February 11, 2017

Eichenwald: Can Trump tell the difference between truth and his lies?

http://www.newsweek.com/trump-difference-truth-lies-552292
"As Newsweek reported during the campaign, Trump has made innumerable false statements under oath. That’s obviously important—former President Clinton was impeached because he lied under oath once to hide an affair; Trump did it numerous times, and usually just to puff himself up. He testified to Congress in 1993 that he had never tried to arrange any business deals with Indian casino operators; Newsweek discovered phone records, memos and an affidavit proving that was a lie. He said in a sworn deposition he had been paid $1 million for a speech when he had only received $400,000—he attempted to explain away the falsehood by saying the pre-speech publicity was worth $600,000 to him.
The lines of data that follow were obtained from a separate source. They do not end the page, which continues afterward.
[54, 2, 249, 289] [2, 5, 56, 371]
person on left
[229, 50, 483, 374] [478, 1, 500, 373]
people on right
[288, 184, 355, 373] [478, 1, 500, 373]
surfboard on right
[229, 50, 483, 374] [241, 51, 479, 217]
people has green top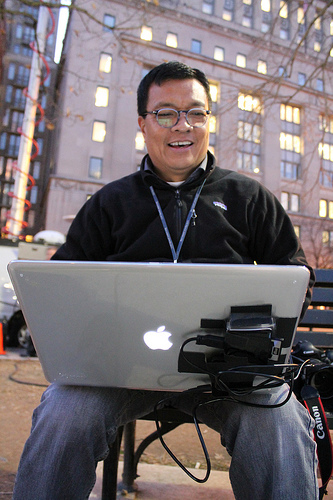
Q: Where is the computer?
A: On persons lap.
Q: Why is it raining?
A: It isn't.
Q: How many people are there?
A: One.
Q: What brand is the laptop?
A: Apple.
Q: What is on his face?
A: Glasses.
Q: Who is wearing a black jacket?
A: Man in picture.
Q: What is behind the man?
A: A building.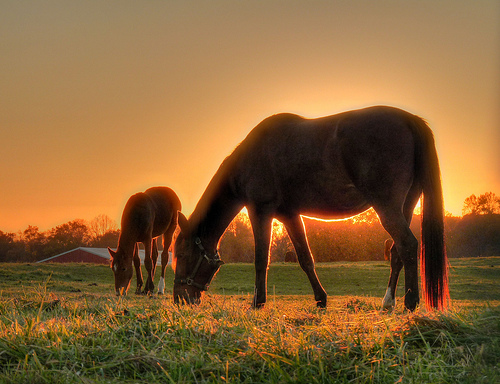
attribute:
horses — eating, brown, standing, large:
[101, 100, 453, 306]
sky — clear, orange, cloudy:
[6, 3, 494, 230]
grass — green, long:
[1, 274, 494, 377]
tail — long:
[410, 124, 448, 312]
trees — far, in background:
[2, 222, 490, 252]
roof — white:
[39, 251, 175, 262]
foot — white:
[382, 290, 395, 316]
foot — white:
[157, 279, 167, 294]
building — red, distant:
[41, 250, 116, 260]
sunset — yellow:
[418, 89, 496, 208]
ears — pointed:
[177, 211, 193, 240]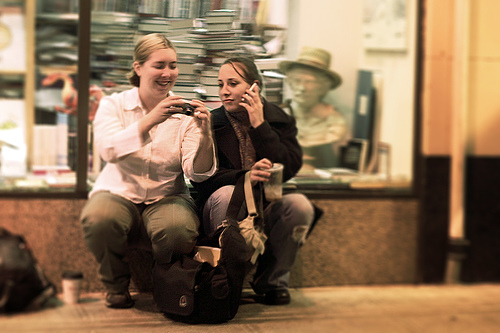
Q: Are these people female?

He told Deutsche Bank in loan applications in 2004 he was worth billions; the bank concluded that was a lie and set his net worth at $788 million. Of Trump’s many past fantasies, two stand out for what they reveal about how his mind works. He claimed to own 50 percent of a real estate project although he owned only 30 percent. When asked about the discrepancy in a deposition, he did not say he’d simply made a mistake; instead, he said, “I’ve always felt I owned 50 percent.” In another instance, he said that he knew companies had decided not to bring proposals to him after a journalist publicly questioned his net worth; when asked under oath what businesses had declined to deal with him, he said he could not name them because none of them had told him they’d made this decision, but he just knew they had snubbed him. Think about that: the President of the United States said under penalty of perjury that he knew people had refused to bring him business even though he did not know who they were, had no facts to confirm they existed, and could not explain what deals their decisions involved. And he said that a contractual ownership of 30 percent was in fact 50 percent because that was how he felt. This is not normal."